__Dataset content__.
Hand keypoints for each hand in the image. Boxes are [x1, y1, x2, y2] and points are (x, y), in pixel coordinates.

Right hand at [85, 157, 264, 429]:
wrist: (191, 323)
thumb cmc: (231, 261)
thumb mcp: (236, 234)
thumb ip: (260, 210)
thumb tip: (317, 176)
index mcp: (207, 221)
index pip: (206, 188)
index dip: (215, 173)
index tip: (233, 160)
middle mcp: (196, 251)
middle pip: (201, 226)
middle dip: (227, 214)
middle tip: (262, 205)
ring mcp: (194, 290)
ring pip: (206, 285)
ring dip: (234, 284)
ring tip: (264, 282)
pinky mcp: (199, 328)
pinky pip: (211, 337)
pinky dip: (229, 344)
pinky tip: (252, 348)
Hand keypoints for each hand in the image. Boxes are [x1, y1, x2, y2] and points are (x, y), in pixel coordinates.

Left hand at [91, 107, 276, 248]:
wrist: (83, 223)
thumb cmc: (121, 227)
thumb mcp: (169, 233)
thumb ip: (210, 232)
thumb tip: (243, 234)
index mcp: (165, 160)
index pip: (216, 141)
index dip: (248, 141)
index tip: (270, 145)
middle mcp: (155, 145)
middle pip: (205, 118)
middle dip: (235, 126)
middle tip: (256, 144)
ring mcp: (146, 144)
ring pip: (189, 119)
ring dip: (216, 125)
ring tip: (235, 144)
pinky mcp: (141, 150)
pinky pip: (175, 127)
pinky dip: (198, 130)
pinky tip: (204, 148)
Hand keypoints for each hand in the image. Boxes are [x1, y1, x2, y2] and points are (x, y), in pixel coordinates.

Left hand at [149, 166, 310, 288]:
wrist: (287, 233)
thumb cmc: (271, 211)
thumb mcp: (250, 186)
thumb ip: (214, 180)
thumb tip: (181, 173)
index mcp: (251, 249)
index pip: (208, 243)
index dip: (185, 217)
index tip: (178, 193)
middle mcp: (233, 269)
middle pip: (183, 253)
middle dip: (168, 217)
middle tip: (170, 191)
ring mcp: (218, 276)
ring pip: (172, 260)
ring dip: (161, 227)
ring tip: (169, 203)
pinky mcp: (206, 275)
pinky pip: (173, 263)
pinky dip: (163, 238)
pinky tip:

__Work order__. Look through the entries above, find each line containing "index", and copy it.

__Answer for this exercise__.
index mcp: (207, 221)
index pip: (206, 188)
index dip: (215, 173)
index tip: (233, 160)
index mcp: (165, 160)
index pip: (216, 141)
index dip: (248, 141)
index tip: (270, 145)
index mcp: (251, 249)
index pip: (208, 243)
index dip: (185, 217)
index tip: (178, 193)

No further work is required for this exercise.